The United States has traditionally positioned itself as a champion of human rights around the world, speaking out for dissidents and minorities in Syria, China, Russia and Iran. The US government has frequently employed restrictions or bans on the sale of arms and other equipment used as instruments of subjugation.
Recently, the US sanctioned Chinese firms that produce and sell surveillance technology used to help screen and detain Uighur Muslims, banning federal entities from purchasing video surveillance equipment produced by Hikvision, Dahua and Hytera Communications. Hikvision and Dahua were also placed on a government blacklist that prohibits US-based companies from exporting products to the listed businesses.
Contradictory track record
China’s treatment of Uighurs deserves severe international condemnation - but were the US government’s motives really altruistic? President Donald Trump’s administration is locked in a bitter trade war with China, and many of the business interests that have his ear believe security systems in the US are too reliant on Chinese surveillance products.
But perhaps the best evidence that US foreign policy is not guided by concern for human rights is its highly inconsistent and frequently contradictory track record elsewhere around the world.
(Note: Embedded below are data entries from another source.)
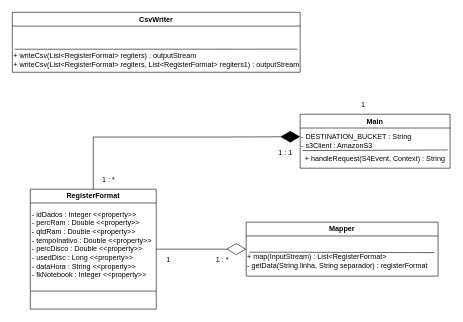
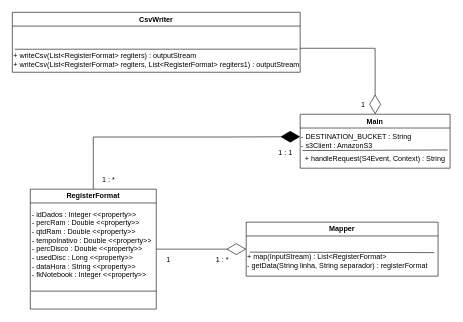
  <mxCell id="0" />
  <mxCell id="1" parent="0" />
+ <mxCell id="2" style="edgeStyle=orthogonalEdgeStyle;rounded=0;orthogonalLoop=1;jettySize=auto;html=1;entryX=0.5;entryY=0;entryDx=0;entryDy=0;endArrow=diamondThin;endFill=0;endSize=30;" edge="1" parent="1" source="3" target="6"><mxGeometry relative="1" as="geometry"><Array as="points"><mxPoint x="625" y="80" /></Array></mxGeometry></mxCell>
  <mxCell id="3" value="CsvWriter" style="swimlane;whiteSpace=wrap;html=1;" vertex="1" parent="1"><mxGeometry x="20" y="20" width="480" height="100" as="geometry" /></mxCell>
  <mxCell id="4" value="+ writeCsv(List&amp;lt;RegisterFormat&amp;gt; regiters) : outputStream&lt;div&gt;+ writeCsv(List&amp;lt;RegisterFormat&amp;gt; regiters,&amp;nbsp;&lt;span style=&quot;background-color: initial;&quot;&gt;List&amp;lt;RegisterFormat&amp;gt; regiters1&lt;/span&gt;&lt;span style=&quot;background-color: initial;&quot;&gt;) : outputStream&lt;/span&gt;&lt;/div&gt;" style="text;html=1;align=left;verticalAlign=middle;whiteSpace=wrap;rounded=0;" vertex="1" parent="3"><mxGeometry y="60" width="480" height="40" as="geometry" /></mxCell>
  <mxCell id="5" value="" style="endArrow=none;html=1;rounded=0;exitX=0.008;exitY=0.04;exitDx=0;exitDy=0;exitPerimeter=0;entryX=0.991;entryY=0.037;entryDx=0;entryDy=0;entryPerimeter=0;" edge="1" parent="3" source="4" target="4"><mxGeometry width="50" height="50" relative="1" as="geometry"><mxPoint x="260" y="160" as="sourcePoint" /><mxPoint x="310" y="110" as="targetPoint" /></mxGeometry></mxCell>
  <mxCell id="6" value="Main" style="swimlane;whiteSpace=wrap;html=1;" vertex="1" parent="1"><mxGeometry x="500" y="190" width="250" height="90" as="geometry" /></mxCell>
  <mxCell id="7" value="- DESTINATION_BUCKET : String&lt;div&gt;- s3Client : AmazonS3&lt;/div&gt;" style="text;html=1;align=left;verticalAlign=middle;whiteSpace=wrap;rounded=0;" vertex="1" parent="6"><mxGeometry y="30" width="250" height="30" as="geometry" /></mxCell>
  <mxCell id="8" value="" style="endArrow=none;html=1;rounded=0;entryX=0.984;entryY=0.986;entryDx=0;entryDy=0;entryPerimeter=0;exitX=0.016;exitY=1.021;exitDx=0;exitDy=0;exitPerimeter=0;" edge="1" parent="6" source="7" target="7"><mxGeometry width="50" height="50" relative="1" as="geometry"><mxPoint x="10" y="66" as="sourcePoint" /><mxPoint x="-10" y="-30" as="targetPoint" /></mxGeometry></mxCell>
  <mxCell id="9" value="+ handleRequest(S4Event, Context) : String" style="text;html=1;align=center;verticalAlign=middle;whiteSpace=wrap;rounded=0;" vertex="1" parent="6"><mxGeometry y="60" width="250" height="30" as="geometry" /></mxCell>
  <mxCell id="10" value="Mapper" style="swimlane;whiteSpace=wrap;html=1;" vertex="1" parent="1"><mxGeometry x="410" y="370" width="320" height="90" as="geometry" /></mxCell>
  <mxCell id="11" value="+ map(InputStream) : List&amp;lt;RegisterFormat&amp;gt;&lt;div&gt;- getData(String linha, String separador) : registerFormat&lt;/div&gt;" style="text;html=1;align=left;verticalAlign=middle;whiteSpace=wrap;rounded=0;" vertex="1" parent="10"><mxGeometry y="50" width="320" height="30" as="geometry" /></mxCell>
  <mxCell id="12" value="" style="endArrow=none;html=1;rounded=0;exitX=0.018;exitY=0;exitDx=0;exitDy=0;exitPerimeter=0;entryX=0.98;entryY=0.027;entryDx=0;entryDy=0;entryPerimeter=0;" edge="1" parent="10" source="11" target="11"><mxGeometry width="50" height="50" relative="1" as="geometry"><mxPoint x="30" y="90" as="sourcePoint" /><mxPoint x="80" y="40" as="targetPoint" /></mxGeometry></mxCell>
  <mxCell id="13" style="edgeStyle=orthogonalEdgeStyle;rounded=0;orthogonalLoop=1;jettySize=auto;html=1;entryX=0;entryY=0.25;entryDx=0;entryDy=0;endArrow=diamondThin;endFill=1;endSize=30;" edge="1" parent="1" source="14" target="7"><mxGeometry relative="1" as="geometry"><Array as="points"><mxPoint x="155" y="228" /><mxPoint x="380" y="228" /></Array></mxGeometry></mxCell>
  <mxCell id="14" value="RegisterFormat" style="swimlane;whiteSpace=wrap;html=1;" vertex="1" parent="1"><mxGeometry x="50" y="315" width="210" height="200" as="geometry" /></mxCell>
  <mxCell id="15" value="- idDados : Integer &amp;lt;&amp;lt;property&amp;gt;&amp;gt;&lt;div&gt;- percRam : Double &amp;lt;&amp;lt;property&amp;gt;&amp;gt;&lt;/div&gt;&lt;div&gt;- qtdRam : Double &amp;lt;&amp;lt;property&amp;gt;&amp;gt;&lt;br&gt;&lt;/div&gt;&lt;div&gt;- tempoInativo : Double &amp;lt;&amp;lt;property&amp;gt;&amp;gt;&lt;br&gt;&lt;/div&gt;&lt;div&gt;- percDisco : Double &amp;lt;&amp;lt;property&amp;gt;&amp;gt;&lt;br&gt;&lt;/div&gt;&lt;div&gt;- usedDisc : Long &amp;lt;&amp;lt;property&amp;gt;&amp;gt;&lt;br&gt;&lt;/div&gt;&lt;div&gt;- dataHora : String &amp;lt;&amp;lt;property&amp;gt;&amp;gt;&lt;br&gt;&lt;/div&gt;&lt;div&gt;- fkNotebook : Integer &amp;lt;&amp;lt;property&amp;gt;&amp;gt;&lt;br&gt;&lt;/div&gt;&lt;div&gt;&lt;br&gt;&lt;/div&gt;" style="text;html=1;align=left;verticalAlign=middle;whiteSpace=wrap;rounded=0;" vertex="1" parent="14"><mxGeometry x="1" y="30" width="209" height="140" as="geometry" /></mxCell>
  <mxCell id="16" value="" style="endArrow=none;html=1;rounded=0;entryX=1;entryY=1;entryDx=0;entryDy=0;exitX=0;exitY=1;exitDx=0;exitDy=0;" edge="1" parent="14" source="15" target="15"><mxGeometry width="50" height="50" relative="1" as="geometry"><mxPoint x="-70" y="150" as="sourcePoint" /><mxPoint x="-20" y="100" as="targetPoint" /></mxGeometry></mxCell>
  <mxCell id="17" style="edgeStyle=orthogonalEdgeStyle;rounded=0;orthogonalLoop=1;jettySize=auto;html=1;entryX=0;entryY=0.5;entryDx=0;entryDy=0;endSize=30;endArrow=diamondThin;endFill=0;" edge="1" parent="1" source="15" target="10"><mxGeometry relative="1" as="geometry" /></mxCell>
  <mxCell id="18" value="1 : 1" style="text;html=1;align=center;verticalAlign=middle;resizable=0;points=[];autosize=1;strokeColor=none;fillColor=none;" vertex="1" parent="1"><mxGeometry x="450" y="240" width="50" height="30" as="geometry" /></mxCell>
  <mxCell id="19" value="1 : *" style="text;html=1;align=center;verticalAlign=middle;resizable=0;points=[];autosize=1;strokeColor=none;fillColor=none;" vertex="1" parent="1"><mxGeometry x="160" y="285" width="40" height="30" as="geometry" /></mxCell>
  <mxCell id="20" value="1 : *" style="text;html=1;align=center;verticalAlign=middle;resizable=0;points=[];autosize=1;strokeColor=none;fillColor=none;" vertex="1" parent="1"><mxGeometry x="350" y="418" width="40" height="30" as="geometry" /></mxCell>
  <mxCell id="21" value="1" style="text;html=1;align=center;verticalAlign=middle;resizable=0;points=[];autosize=1;strokeColor=none;fillColor=none;" vertex="1" parent="1"><mxGeometry x="590" y="160" width="30" height="30" as="geometry" /></mxCell>
  <mxCell id="22" value="1" style="text;html=1;align=center;verticalAlign=middle;resizable=0;points=[];autosize=1;strokeColor=none;fillColor=none;" vertex="1" parent="1"><mxGeometry x="265" y="418" width="30" height="30" as="geometry" /></mxCell>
Consider, for one, the lack of action when it comes to technology companies that produce munitions and surveillance equipment used by the Israeli government to repress, abuse and even kill Palestinians in the Gaza Strip and the occupied West Bank.
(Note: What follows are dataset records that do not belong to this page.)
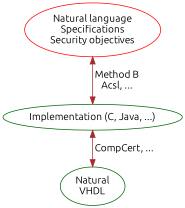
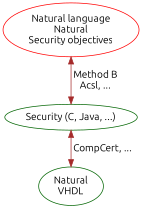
  digraph {
    fontname=Ubuntu
    node [color=darkgreen fontname=Ubuntu]
    edge [color=brown dir=both fontname=Ubuntu]
-   n1 [color=red label="Natural language\nSpecifications\nSecurity objectives"]
-   n2 [label="Implementation (C, Java, ...)"]
+   n1 [color=red label="Natural language\nNatural\nSecurity objectives"]
+   n2 [label="Security (C, Java, ...)"]
    n3 [label="Natural\nVHDL"]
    n1 -> n2 [label=" Method B\n Acsl, ..."]
    n2 -> n3 [label=" CompCert, ..."]
  }
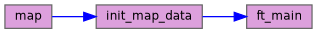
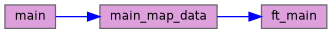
  digraph {
    fontname="DejaVu Sans"
    rankdir=RL
    node [color=grey40 fillcolor=plum fontname="DejaVu Sans" fontsize=10 shape=box style=filled]
    edge [color=blue dir=back fontname="DejaVu Sans" fontsize=10 labelfontname=Helvetica labelfontsize=10 style=solid]
    n1 [color=gray40 fontcolor=black height=0.2 label=ft_main width=0.4]
-   n2 [height=0.2 label=init_map_data width=0.4]
-   n3 [height=0.2 label=map width=0.4]
+   n2 [height=0.2 label=main_map_data width=0.4]
+   n3 [height=0.2 label=main width=0.4]
    n1 -> n2
    n2 -> n3
  }
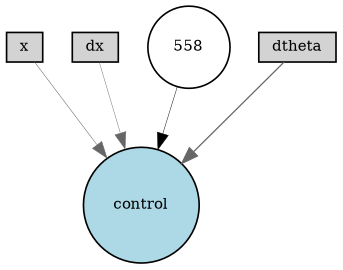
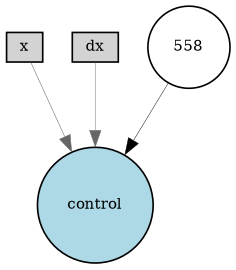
  digraph {
    node [fillcolor=lightgray fontsize=9 shape=box style=filled]
    edge [color=gray40 style=solid]
    x [height=0.2 width=0.2]
    control [fillcolor=lightblue height=0.2 shape=circle width=0.2]
    dx [height=0.2 width=0.2]
    n4 [fillcolor=white height=0.2 label=558 shape=circle width=0.2]
-   dtheta [height=0.2 width=0.2]
    x -> control [penwidth=0.32354623216052736]
    dx -> control [penwidth=0.26864533301032717]
    n4 -> control [color=black penwidth=0.2777817054120119]
-   dtheta -> control [penwidth=0.7682339329075653]
  }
Palestinians in these territories live in an oppressive limbo, with no nation of their own and no ultimate power over their lives. Israeli forces regularly confiscate private land; imprison people, including children, without due process; physically abuse detainees; demolish family homes; bulldoze orchards and crops; place entire towns under curfew; destroy shops and businesses; and shoot, maim and kill civilians.
Enabling this matrix of control is a plethora of technologies, including phone and internet monitoring, CCTV systems and biometric data collection, which have enabled Israel to surveil the Palestinian population on a massive, intrusive scale.
US foreign aid to Israel
Despite this persecution, which is at least as visible and long-running as China’s treatment of Uighurs, Israel is the largest cumulative recipient of US foreign assistance since World War Two - more than $142bn, almost all in the form of military assistance, including support of surveillance activities.
At the same time, US companies are allowed to actively profit from Israeli oppression. Just last month, software giant Microsoft was reported to have invested in a startup that uses facial recognition to surveil Palestinians throughout the occupied West Bank, despite the company’s public pledge to avoid technology that curtails democratic freedoms.